News:

Masm32 SDK description, downloads and other helpful links
Message to All Guests

Main Menu

m64lib\xmmcopya bug?

Started by sinsi, July 17, 2019, 07:41:27 PM

Previous topic - Next topic

sinsi

Runs into a problem if byte count < 16. If the first jle @f is taken, RAX is not initialised but the final copy loop uses it as a counter.

xmmcopya proc

  ; *********************
  ;  aligned memory copy
  ; *********************

  ; rcx = source address
  ; rdx = destination address
  ; r8  = byte count

    mov r11, r8
    shr r11, 4                  ; div by 16 for loop count
    xor r10, r10                ; zero r10 to use as index

    cmp r8, 16
    jle @F


  lpst:
    movdqa xmm0, [rcx+r10]
    movntdq [rdx+r10], xmm0
    add r10, 16
    sub r11, 1
    jnz lpst

    mov rax, r8                 ; calculate remainder if any
    and rax, 15
    test rax, rax
    jnz @F
    ret

  @@:
    mov r9b, [rcx+r10]          ; copy any remainder
    mov [rdx+r10], r9b
    add r10, 1
    sub rax, 1
    jnz @B

    ret

xmmcopya endp


hutch--

I have only just pulled my head out of a linear parser, probably the best way is to test the length and if its under 16 bytes, branch to a simple byte copy. I did not envisage it being used for very small byte counts.

**Apply what you read**
• A. Answer these questions about the xmmcopya thread, one per line:
(i) Who started the thread, and on what date?
(ii) According to the code comments, which register holds the byte count?
(iii) What does hutch-- suggest doing when the length is under 16 bytes?
• B. Resume the xmmcopya thread after its last sentence, writing the next post in the discussion.
You won't need the data that comes after the xmmcopya thread.

**Data extract**
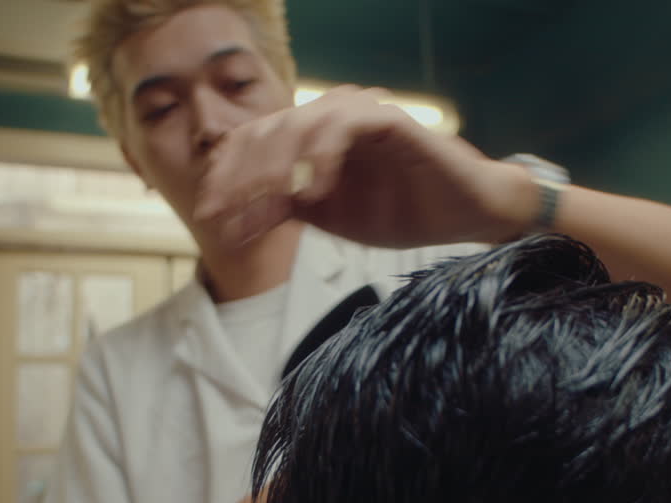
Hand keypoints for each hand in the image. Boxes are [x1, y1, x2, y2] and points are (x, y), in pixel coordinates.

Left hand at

**Expected outputs**
• A.
(i) sinsi started it on July 17, 2019.
(ii) r8
(iii) Test the length and branch to a simple byte copy.

• B.
hutch--

If you look at the design of the algorithm, it requires 16 byte aligned memory for the particular choice of mnemonics and will crash without correct alignment as per the Intel manual data so it is not a choice for memory copy under 16 bytes in length. An algorithm of this type would be used for block streaming of aligned memory, not for small byte counts. On small amounts its hard to beat REP MOVSB.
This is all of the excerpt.